By Daniel Hunter

Small and medium sized retailers are missing out on £12bn each year because they don’t accept card payments, a study and calculations by Sage Pay has found.

Card payments account for more than 50 per cent of transactions among SMBs in the retail sector who accept card payments. However, Sage Pay’s study found that over one third (38 per cent) don’t currently accept credit or debit cards and as a consequence, suffer a significant loss in revenue.

Almost one in three (31 per cent) consumers will put items back on the shelf and go elsewhere if they don’t have enough cash on them, while 17 per cent will reduce the number of items they have if the shop doesn’t support card payments.
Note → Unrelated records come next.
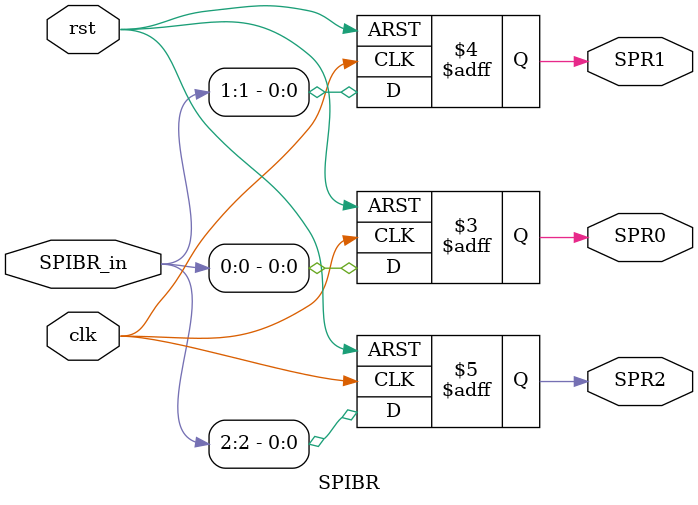
<source format=v>
module SPIBR(
    input wire [7:0] SPIBR_in,
    input wire clk, rst,
    output reg SPR0, SPR1, SPR2
);

always @(posedge clk or negedge rst) begin
    if(~rst)begin
      SPR0 <= 0; SPR1 <= 1; SPR2 <= 2;
    end
    else begin
      SPR0 <= SPIBR_in[0];
      SPR1 <= SPIBR_in[1];
      SPR2 <= SPIBR_in[2];
    end
end

endmodule

</source>
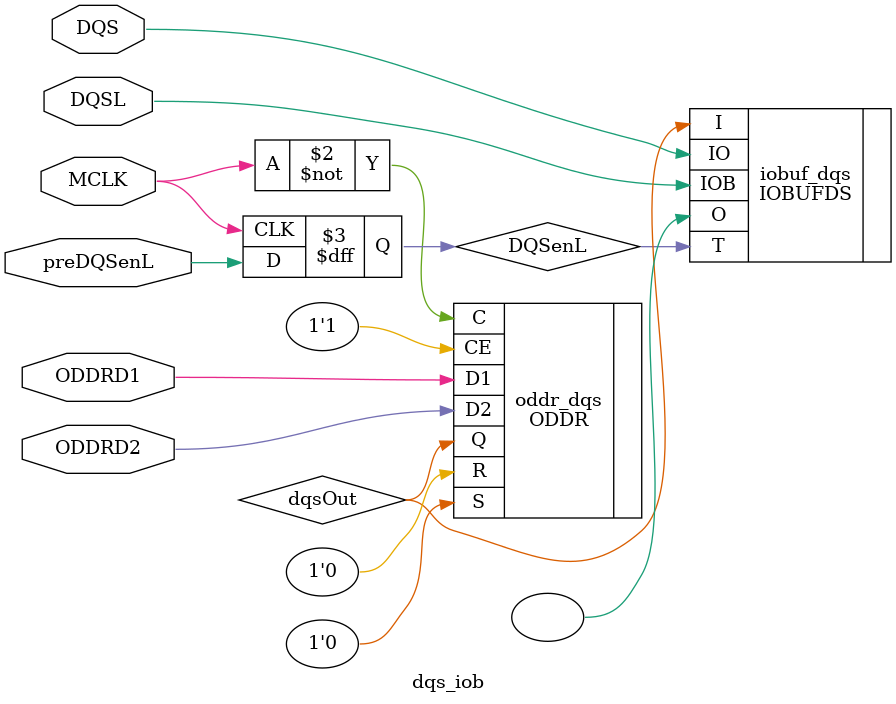
<source format=v>
`timescale 1ns/1ps


module dqs_iob (
 input MCLK,
 input ODDRD1,
 input ODDRD2,
 input preDQSenL,
 inout DQS, //The pin signal
 inout DQSL
 )/* synthesis syn_sharing = off */;

 wire dqsOut;
 (* syn_preserve=1, syn_useioff = 1 *) reg DQSenL;

 always@(negedge MCLK) DQSenL <= preDQSenL; //Tristate enable
 
ODDR #(
.DDR_CLK_EDGE("SAME_EDGE"), // "OPPOSITE_EDGE" or "SAME_EDGE"
.INIT(1'b0), // Initial value of Q: 1'b0 or 1'b1
.SRTYPE("SYNC") // Set/Reset type: "SYNC" or "ASYNC"
)  oddr_dqs (
  .Q (dqsOut),
  .C (~MCLK),
  .CE (1'b1),
  .D1 (ODDRD1),
  .D2 (ODDRD2),
  .R (1'b0),
  .S (1'b0)
  );
  
 IOBUFDS #(.IOSTANDARD("DIFF_SSTL18_II_DCI")) iobuf_dqs (
  .O (),
  .IO (DQS),
  .IOB(DQSL),
  .I (dqsOut),
  .T (DQSenL)
  );

endmodule
</source>
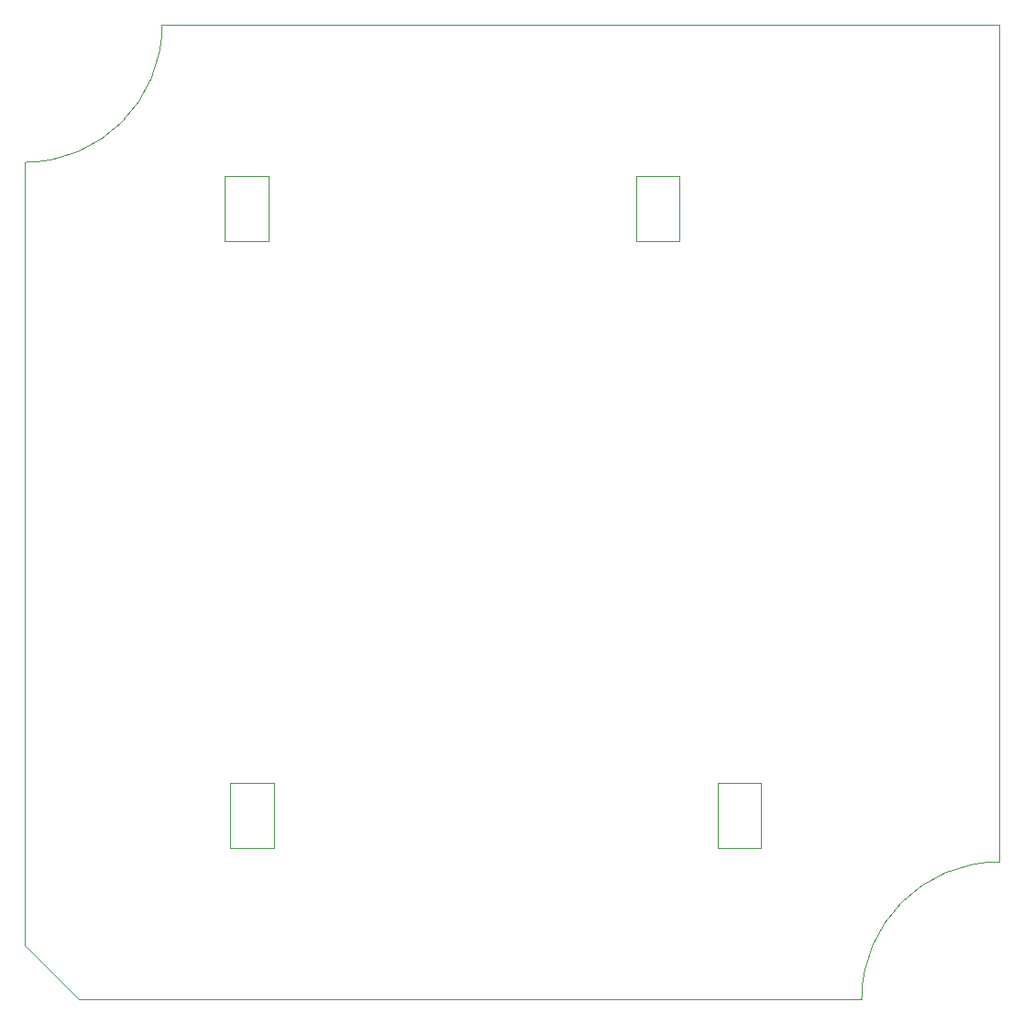
<source format=gbr>
%TF.GenerationSoftware,KiCad,Pcbnew,8.0.1*%
%TF.CreationDate,2024-05-08T21:45:22-04:00*%
%TF.ProjectId,Headlight Controller 1_1,48656164-6c69-4676-9874-20436f6e7472,1.1*%
%TF.SameCoordinates,Original*%
%TF.FileFunction,Profile,NP*%
%FSLAX46Y46*%
G04 Gerber Fmt 4.6, Leading zero omitted, Abs format (unit mm)*
G04 Created by KiCad (PCBNEW 8.0.1) date 2024-05-08 21:45:22*
%MOMM*%
%LPD*%
G01*
G04 APERTURE LIST*
%TA.AperFunction,Profile*%
%ADD10C,0.050000*%
%TD*%
G04 APERTURE END LIST*
D10*
X40000000Y-137300000D02*
X45000000Y-142300000D01*
X117300000Y-142300000D02*
G75*
G02*
X130000000Y-129600000I12700000J0D01*
G01*
X40000000Y-65000000D02*
X40000000Y-137300000D01*
X52700000Y-52300000D02*
X130000000Y-52300000D01*
X117300000Y-142300000D02*
X45000000Y-142300000D01*
X52700000Y-52300000D02*
G75*
G02*
X40000000Y-65000000I-12700000J0D01*
G01*
X130000000Y-129600000D02*
X130000000Y-52300000D01*
%TO.C,J2*%
X58500000Y-66300000D02*
X62500000Y-66300000D01*
X62500000Y-72300000D01*
X58500000Y-72300000D01*
X58500000Y-66300000D01*
X96500000Y-66300000D02*
X100500000Y-66300000D01*
X100500000Y-72300000D01*
X96500000Y-72300000D01*
X96500000Y-66300000D01*
%TO.C,J1*%
X59000000Y-122300000D02*
X63000000Y-122300000D01*
X63000000Y-128300000D01*
X59000000Y-128300000D01*
X59000000Y-122300000D01*
X104000000Y-122300000D02*
X108000000Y-122300000D01*
X108000000Y-128300000D01*
X104000000Y-128300000D01*
X104000000Y-122300000D01*
%TD*%
M02*

</source>
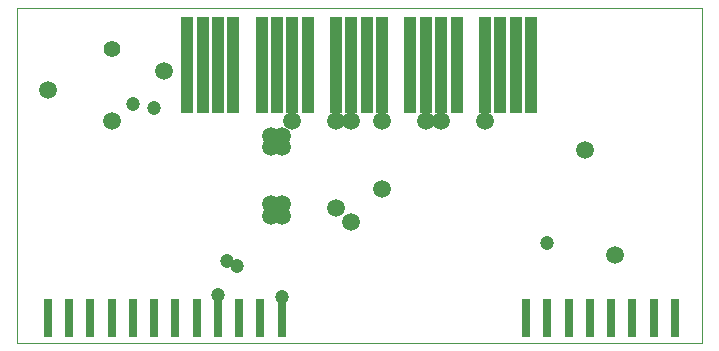
<source format=gbr>
%FSLAX34Y34*%
%MOMM*%
%LNSOLDERMASK_BOTTOM*%
G71*
G01*
%ADD10C, 0.00*%
%ADD11R, 0.80X3.20*%
%ADD12C, 1.50*%
%ADD13C, 1.20*%
%ADD14C, 1.40*%
%ADD15R, 1.10X8.20*%
%LPD*%
G54D10*
X-580000Y283000D02*
X0Y283000D01*
X0Y0D01*
X-580000Y0D01*
X-580000Y283000D01*
X-554000Y21000D02*
G54D11*
D03*
X-149000Y21000D02*
G54D11*
D03*
X-536000Y21000D02*
G54D11*
D03*
X-518000Y21000D02*
G54D11*
D03*
X-500000Y21000D02*
G54D11*
D03*
X-482000Y21000D02*
G54D11*
D03*
X-464000Y21000D02*
G54D11*
D03*
X-446000Y21000D02*
G54D11*
D03*
X-428000Y21000D02*
G54D11*
D03*
X-410000Y21000D02*
G54D11*
D03*
X-392000Y21000D02*
G54D11*
D03*
X-374000Y21000D02*
G54D11*
D03*
X-356000Y21000D02*
G54D11*
D03*
X-131000Y21000D02*
G54D11*
D03*
X-113000Y21000D02*
G54D11*
D03*
X-95000Y21000D02*
G54D11*
D03*
X-77000Y21000D02*
G54D11*
D03*
X-59000Y21000D02*
G54D11*
D03*
X-41000Y21000D02*
G54D11*
D03*
X-23000Y21000D02*
G54D11*
D03*
X-500000Y188000D02*
G54D12*
D03*
X-347000Y188000D02*
G54D12*
D03*
X-356000Y39000D02*
G54D13*
D03*
X-271000Y188000D02*
G54D12*
D03*
X-271000Y130000D02*
G54D12*
D03*
X-184000Y188000D02*
G54D12*
D03*
X-500000Y248428D02*
G54D14*
D03*
X-234000Y188000D02*
G54D12*
D03*
X-221000Y188000D02*
G54D12*
D03*
X-456000Y230000D02*
G54D12*
D03*
X-554000Y214000D02*
G54D12*
D03*
X-310000Y188000D02*
G54D12*
D03*
X-73959Y74041D02*
G54D12*
D03*
X-98959Y163041D02*
G54D12*
D03*
X-394000Y65000D02*
G54D13*
D03*
X-131000Y84000D02*
G54D13*
D03*
X-402000Y69000D02*
G54D13*
D03*
X-410000Y40000D02*
G54D13*
D03*
X-482000Y202000D02*
G54D13*
D03*
X-464000Y199000D02*
G54D13*
D03*
X-297000Y188000D02*
G54D12*
D03*
X-310000Y114000D02*
G54D12*
D03*
X-297000Y102000D02*
G54D12*
D03*
X-365000Y175000D02*
G54D12*
D03*
X-356000Y175000D02*
G54D12*
D03*
X-365000Y166000D02*
G54D12*
D03*
X-356000Y166000D02*
G54D12*
D03*
X-365000Y107000D02*
G54D12*
D03*
X-356000Y107000D02*
G54D12*
D03*
X-365000Y117000D02*
G54D12*
D03*
X-356000Y117000D02*
G54D12*
D03*
X-145000Y235000D02*
G54D15*
D03*
X-158000Y235000D02*
G54D15*
D03*
X-171000Y235000D02*
G54D15*
D03*
X-184000Y235000D02*
G54D15*
D03*
X-208000Y235000D02*
G54D15*
D03*
X-221000Y235000D02*
G54D15*
D03*
X-234000Y235000D02*
G54D15*
D03*
X-247000Y235000D02*
G54D15*
D03*
X-271000Y235000D02*
G54D15*
D03*
X-284000Y235000D02*
G54D15*
D03*
X-297000Y235000D02*
G54D15*
D03*
X-310000Y235000D02*
G54D15*
D03*
X-334000Y235000D02*
G54D15*
D03*
X-347000Y235000D02*
G54D15*
D03*
X-360000Y235000D02*
G54D15*
D03*
X-373000Y235000D02*
G54D15*
D03*
X-397000Y235000D02*
G54D15*
D03*
X-410000Y235000D02*
G54D15*
D03*
X-423000Y235000D02*
G54D15*
D03*
X-436000Y235000D02*
G54D15*
D03*
M02*

</source>
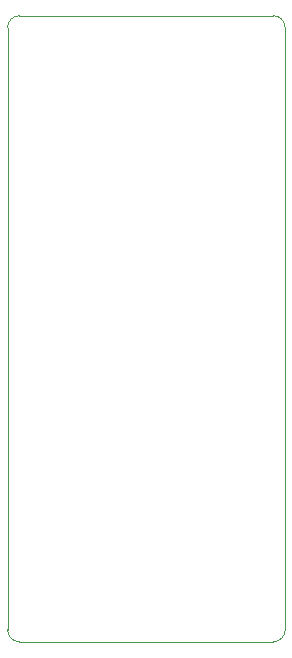
<source format=gbr>
%TF.GenerationSoftware,KiCad,Pcbnew,7.0.7*%
%TF.CreationDate,2023-09-01T11:36:51+01:00*%
%TF.ProjectId,2.00mm-2.54mm Adapter,322e3030-6d6d-42d3-922e-35346d6d2041,rev?*%
%TF.SameCoordinates,Original*%
%TF.FileFunction,Profile,NP*%
%FSLAX46Y46*%
G04 Gerber Fmt 4.6, Leading zero omitted, Abs format (unit mm)*
G04 Created by KiCad (PCBNEW 7.0.7) date 2023-09-01 11:36:51*
%MOMM*%
%LPD*%
G01*
G04 APERTURE LIST*
%TA.AperFunction,Profile*%
%ADD10C,0.100000*%
%TD*%
G04 APERTURE END LIST*
D10*
X142500000Y-70500000D02*
G75*
G03*
X141500000Y-69500000I-1000000J0D01*
G01*
X120000000Y-69500000D02*
G75*
G03*
X119000000Y-70500000I0J-1000000D01*
G01*
X120000000Y-69500000D02*
X141500000Y-69500000D01*
X142500000Y-121500000D02*
X142500000Y-70500000D01*
X141500000Y-122500000D02*
G75*
G03*
X142500000Y-121500000I0J1000000D01*
G01*
X120000000Y-122500000D02*
X141500000Y-122500000D01*
X119000000Y-70500000D02*
X119000000Y-121500000D01*
X119000000Y-121500000D02*
G75*
G03*
X120000000Y-122500000I1000000J0D01*
G01*
M02*

</source>
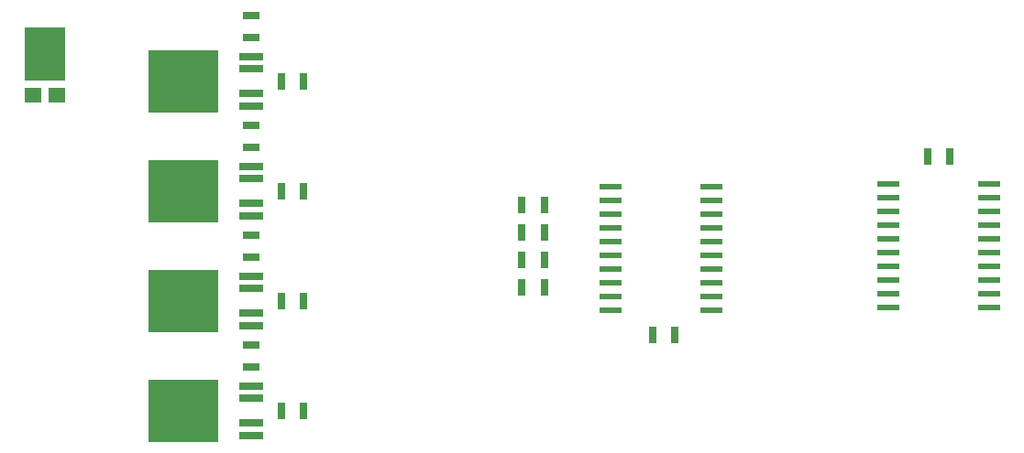
<source format=gbp>
G04 #@! TF.GenerationSoftware,KiCad,Pcbnew,6.0.0-unknown-f21face~86~ubuntu18.04.1*
G04 #@! TF.CreationDate,2019-05-20T10:49:21-04:00*
G04 #@! TF.ProjectId,backlight_controller_5x3,6261636b-6c69-4676-9874-5f636f6e7472,1.3*
G04 #@! TF.SameCoordinates,Original*
G04 #@! TF.FileFunction,Paste,Bot*
G04 #@! TF.FilePolarity,Positive*
%FSLAX46Y46*%
G04 Gerber Fmt 4.6, Leading zero omitted, Abs format (unit mm)*
G04 Created by KiCad (PCBNEW 6.0.0-unknown-f21face~86~ubuntu18.04.1) date 2019-05-20 10:49:21*
%MOMM*%
%LPD*%
G04 APERTURE LIST*
%ADD10R,0.787400X1.600200*%
%ADD11R,1.600200X0.787400*%
%ADD12R,1.600000X1.440000*%
%ADD13R,3.800000X4.960000*%
%ADD14R,6.400000X5.800000*%
%ADD15R,2.200000X0.800000*%
%ADD16R,2.000000X0.600000*%
G04 APERTURE END LIST*
D10*
X117703600Y-101600000D03*
X119786400Y-101600000D03*
X95478600Y-120650000D03*
X97561400Y-120650000D03*
D11*
X92710000Y-114528600D03*
X92710000Y-116611400D03*
D10*
X117703600Y-104140000D03*
X119786400Y-104140000D03*
X95478600Y-110490000D03*
X97561400Y-110490000D03*
D11*
X92710000Y-104368600D03*
X92710000Y-106451400D03*
D10*
X95478600Y-100330000D03*
X97561400Y-100330000D03*
D11*
X92710000Y-94208600D03*
X92710000Y-96291400D03*
D10*
X95478600Y-90170000D03*
X97561400Y-90170000D03*
D11*
X92710000Y-84048600D03*
X92710000Y-86131400D03*
D10*
X131851400Y-113665000D03*
X129768600Y-113665000D03*
X117703600Y-106680000D03*
X119786400Y-106680000D03*
X117703600Y-109220000D03*
X119786400Y-109220000D03*
X155168600Y-97155000D03*
X157251400Y-97155000D03*
D12*
X74725000Y-91430000D03*
X72595000Y-91430000D03*
D13*
X73660000Y-87630000D03*
D14*
X86410000Y-90170000D03*
D15*
X92710000Y-87890000D03*
X92710000Y-89030000D03*
X92710000Y-91310000D03*
X92710000Y-92450000D03*
D14*
X86410000Y-100330000D03*
D15*
X92710000Y-98050000D03*
X92710000Y-99190000D03*
X92710000Y-101470000D03*
X92710000Y-102610000D03*
D14*
X86410000Y-110490000D03*
D15*
X92710000Y-108210000D03*
X92710000Y-109350000D03*
X92710000Y-111630000D03*
X92710000Y-112770000D03*
D14*
X86410000Y-120650000D03*
D15*
X92710000Y-118370000D03*
X92710000Y-119510000D03*
X92710000Y-121790000D03*
X92710000Y-122930000D03*
D16*
X135206000Y-99949000D03*
X135206000Y-101219000D03*
X135206000Y-102489000D03*
X135206000Y-103759000D03*
X135206000Y-105029000D03*
X135206000Y-106299000D03*
X135206000Y-107569000D03*
X135206000Y-108839000D03*
X135206000Y-110109000D03*
X135206000Y-111379000D03*
X125906000Y-111379000D03*
X125906000Y-110109000D03*
X125906000Y-108839000D03*
X125906000Y-107569000D03*
X125906000Y-106299000D03*
X125906000Y-105029000D03*
X125906000Y-103759000D03*
X125906000Y-102489000D03*
X125906000Y-101219000D03*
X125906000Y-99949000D03*
X151560000Y-111125000D03*
X151560000Y-109855000D03*
X151560000Y-108585000D03*
X151560000Y-107315000D03*
X151560000Y-106045000D03*
X151560000Y-104775000D03*
X151560000Y-103505000D03*
X151560000Y-102235000D03*
X151560000Y-100965000D03*
X151560000Y-99695000D03*
X160860000Y-99695000D03*
X160860000Y-100965000D03*
X160860000Y-102235000D03*
X160860000Y-103505000D03*
X160860000Y-104775000D03*
X160860000Y-106045000D03*
X160860000Y-107315000D03*
X160860000Y-108585000D03*
X160860000Y-109855000D03*
X160860000Y-111125000D03*
M02*

</source>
Collectively, Sage Pay estimates these shops could be missing out on £33m each day.

Surprisingly, more of the retailers surveyed accept cheques (66 per cent) than plastic (62 per cent), despite the fact cheques are soon to be phased out.

But these findings are at odds with the needs and preferences of British shoppers. 64 per cent say they prefer to pay by credit/ debit card, with just 26 per cent citing cash as their favoured method of payment. Grocery stores (56%), restaurants (61%), takeaways (28%) and pubs (27%) are the greatest causes of frustration, with more than a quarter (26 per cent) of Brits carrying just £10-£20 in cash at any one time.

“Every day, UK retailers are watching £33m walk out of their shops,” said Simon Black, CEO at Sage Pay. “There is clearly a disconnect between what retailers are offering customers, and how British consumers like to shop. Our research shows that consumers want flexible payment options. They want choice, and they want to pay in a way that suits them best. Retailers need to provide a range of options, not just to keep customers happy, but to ensure they reap the financial rewards.”

But it’s not just card payments that consumers want to see more of. Sage Pay’s study found that 25 per cent of consumers say shops that offer a greater range of payment methods make them more likely to shop there with 16 per cent attracted by new and innovative types of payment options — like contactless, mobile apps and websites accessed in store. At the moment though, adoption rates for these emerging technologies are low; just 6 per cent of small and medium retailers surveyed offer contactless solutions.

Black commented: “Too many retailers are reliant on outdated payment models. Cheques will soon disappear while some argue that it won’t be long before coins go the same way. Consumers are increasingly making payments using near field communication (NFC) technology, for instance, which enables shoppers to make small transactions by holding their card against a reader. Mobile wallets, such as the Google Wallet mobile app, are also on the horizon. We’re edging ever closer to a cashless society and if retailers want to flourish in the long run, they need to ride with the tide of change, rather than against it.”